- [Exercise] Return all of the data verbatim, dropping any picture.

Stored entries:
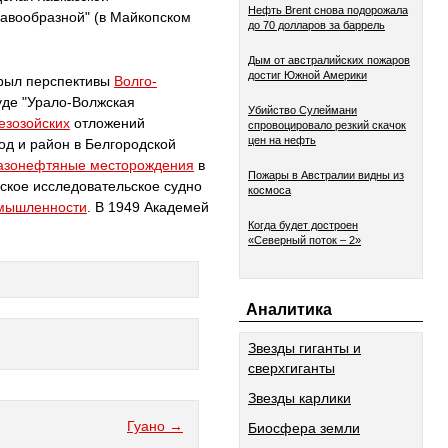
Нефть Brent снова подорожала
кавообразной" (в Майкопском
до 70 долларов за баррель
Дым от австралийских пожаров
достиг Южной Америки
рыл перспективы
Волго-
уде "Урало-Волжская
Убийство Сулеймани
езозойских
отложений
спровоцировало резкий скачок
цен на нефть
од и район в Белгородской
азонефтяные месторождения
в
Пожары в Австралии видны из
кое исследовательское судно
космоса
омышленности
. В 1949 Академей
Когда будет достроен
«Северный поток – 2»
Аналитика
Звезды гиганты и
сверхгиганты
Звезды карлики
Гуано →
Биосфера земли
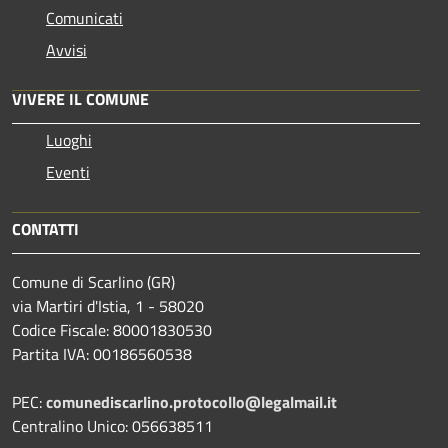
Comunicati
Avvisi
VIVERE IL COMUNE
Luoghi
Eventi
CONTATTI
Comune di Scarlino (GR)
via Martiri d'Istia, 1 - 58020
Codice Fiscale: 80001830530
Partita IVA: 00186560538
PEC:
comunediscarlino.protocollo@legalmail.it
Centralino Unico: 056638511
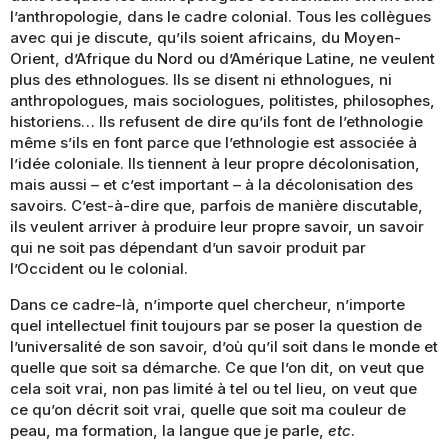
l’anthropologie, dans le cadre colonial. Tous les collègues
avec qui je discute, qu’ils soient africains, du Moyen-
Orient, d’Afrique du Nord ou d’Amérique Latine, ne veulent
plus des ethnologues. Ils se disent ni ethnologues, ni
anthropologues, mais sociologues, politistes, philosophes,
historiens… Ils refusent de dire qu’ils font de l’ethnologie
même s’ils en font parce que l’ethnologie est associée à
l’idée coloniale. Ils tiennent à leur propre décolonisation,
mais aussi – et c’est important – à la décolonisation des
savoirs. C’est-à-dire que, parfois de manière discutable,
ils veulent arriver à produire leur propre savoir, un savoir
qui ne soit pas dépendant d’un savoir produit par
l’Occident ou le colonial.
Dans ce cadre-là, n’importe quel chercheur, n’importe
quel intellectuel finit toujours par se poser la question de
l’universalité de son savoir, d’où qu’il soit dans le monde et
quelle que soit sa démarche. Ce que l’on dit, on veut que
cela soit vrai, non pas limité à tel ou tel lieu, on veut que
ce qu’on décrit soit vrai, quelle que soit ma couleur de
peau, ma formation, la langue que je parle,
etc
.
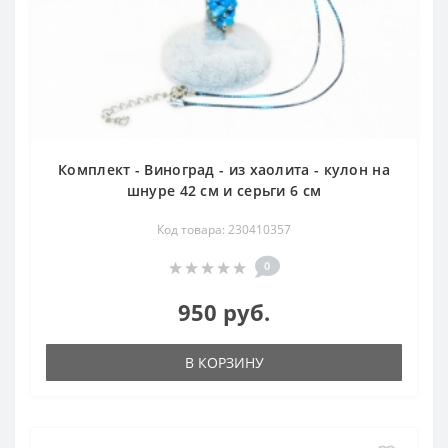
Комплект - Виноград - из хаолита - кулон на
шнуре 42 см и серьги 6 см
Код товара: 230410357
0
950 руб.
В КОРЗИНУ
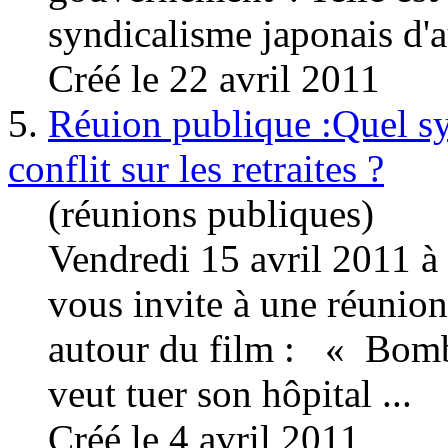
syndicalis
me japonais d'a
Créé le 22 avril 2011
5.
Réuion publique :Quel sy
conflit sur les retraites ?
(réunions publiques)
Vendredi 15 avril 2011 
vous invite à une réunio
autour du film : « Bom
veut tuer son hôpital ...
Créé le 4 avril 2011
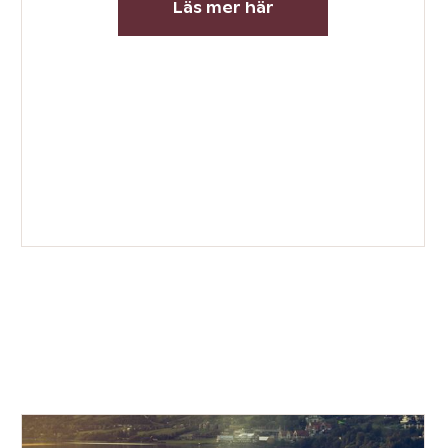
Läs mer här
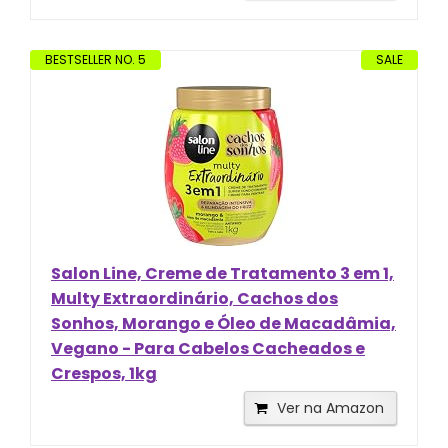
BESTSELLER NO. 5
SALE
Salon Line, Creme de Tratamento 3 em 1,
Multy Extraordinário, Cachos dos
Sonhos, Morango e Óleo de Macadâmia,
Vegano - Para Cabelos Cacheados e
Crespos, 1kg
Ver na Amazon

- [Solution to the problem]
Нефть Brent снова подорожала
кавообразной" (в Майкопском
до 70 долларов за баррель
Дым от австралийских пожаров
достиг Южной Америки
рыл перспективы
Волго-
уде "Урало-Волжская
Убийство Сулеймани
езозойских
отложений
спровоцировало резкий скачок
цен на нефть
од и район в Белгородской
азонефтяные месторождения
в
Пожары в Австралии видны из
кое исследовательское судно
космоса
омышленности
. В 1949 Академей
Когда будет достроен
«Северный поток – 2»
Аналитика
Звезды гиганты и
сверхгиганты
Звезды карлики
Гуано →
Биосфера земли
Comunicati
Avvisi
VIVERE IL COMUNE
Luoghi
Eventi
CONTATTI
Comune di Scarlino (GR)
via Martiri d'Istia, 1 - 58020
Codice Fiscale: 80001830530
Partita IVA: 00186560538
PEC:
comunediscarlino.protocollo@legalmail.it
Centralino Unico: 056638511
l’anthropologie, dans le cadre colonial. Tous les collègues
avec qui je discute, qu’ils soient africains, du Moyen-
Orient, d’Afrique du Nord ou d’Amérique Latine, ne veulent
plus des ethnologues. Ils se disent ni ethnologues, ni
anthropologues, mais sociologues, politistes, philosophes,
historiens… Ils refusent de dire qu’ils font de l’ethnologie
même s’ils en font parce que l’ethnologie est associée à
l’idée coloniale. Ils tiennent à leur propre décolonisation,
mais aussi – et c’est important – à la décolonisation des
savoirs. C’est-à-dire que, parfois de manière discutable,
ils veulent arriver à produire leur propre savoir, un savoir
qui ne soit pas dépendant d’un savoir produit par
l’Occident ou le colonial.
Dans ce cadre-là, n’importe quel chercheur, n’importe
quel intellectuel finit toujours par se poser la question de
l’universalité de son savoir, d’où qu’il soit dans le monde et
quelle que soit sa démarche. Ce que l’on dit, on veut que
cela soit vrai, non pas limité à tel ou tel lieu, on veut que
ce qu’on décrit soit vrai, quelle que soit ma couleur de
peau, ma formation, la langue que je parle,
etc
.
Комплект - Виноград - из хаолита - кулон на
шнуре 42 см и серьги 6 см
Код товара: 230410357
0
950 руб.
В КОРЗИНУ
syndicalis
me japonais d'a
Créé le 22 avril 2011
5.
Réuion publique :Quel sy
conflit sur les retraites ?
(réunions publiques)
Vendredi 15 avril 2011 
vous invite à une réunio
autour du film : « Bom
veut tuer son hôpital ...
Créé le 4 avril 2011
Läs mer här
BESTSELLER NO. 5
SALE
Salon Line, Creme de Tratamento 3 em 1,
Multy Extraordinário, Cachos dos
Sonhos, Morango e Óleo de Macadâmia,
Vegano - Para Cabelos Cacheados e
Crespos, 1kg
Ver na Amazon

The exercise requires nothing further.